Like cats, rabbits are heavy groomers. When licking their coats to clean themselves, rabbits risk ingesting large amounts of loose fur. These furs subsequently ball up in their stomachs and form hairballs, which are medically known as trichobezoars. This condition is also known as “wool block”. However, unlike cats, rabbits do not possess the ability to regurgitate hairballs. Because of this, hairballs in rabbits can become potentially fatal, especially when it begins to affect their digestive systems and cause constipation and other digestive problems.
Symptoms of hairballs include a decrease in appetite, smaller and fewer droppings, and fur in the droppings. Behaviour changes such as lethargy and refusal to eat for more than four hours should be considered serious and immediate medical attention must be sought.
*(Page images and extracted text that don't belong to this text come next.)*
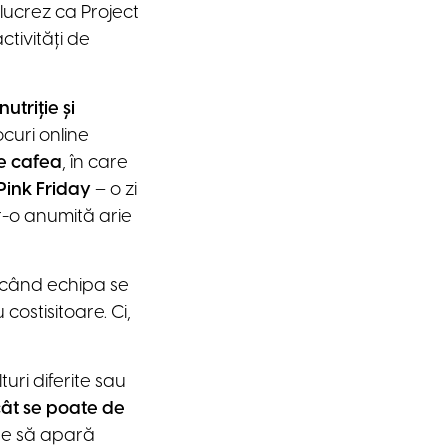
ucrez ca Project
tivități de
utriție și
ocuri online
e cafea
, în care
Pink Friday
– o zi
r-o anumită arie
i când echipa se
 costisitoare. Ci,
turi diferite sau
 cât se poate de
ate să apară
Prevention is always better than cure, and here are some ways we can prevent rabbits from developing hairballs.
High fibre diet
A high fibre diet consisting of hay and fresh vegetables will stimulate the motility of the gastrointestinal tract. This means that food and other ingested materials such as hair will be excreted quickly with less chance of hairball formation.
Plenty of exercise will also help to stimulate digestion in rabbits. Exercise for rabbits means playtime outside of their cages or pens. The provision of toys and activities will make exercise a very enjoyable experience that rabbits will want to repeat.
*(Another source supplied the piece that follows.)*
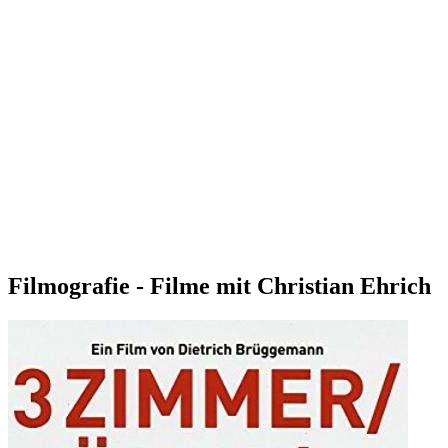
Filmografie - Filme mit Christian Ehrich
The best remedy to prevent wool block is to groom your rabbit frequently. This is especially important for rabbits with long fur. Regular brushing will help to eliminate loose furs and reduce the amount of fur swallowed.
A safe and secure rabbit is a happy and healthy rabbit. Rabbits that live in crowded, unclean and noisy conditions tend to be more prone to wool block. Endeavour to keep your rabbit’s living quarters as clean and sanitary as possible.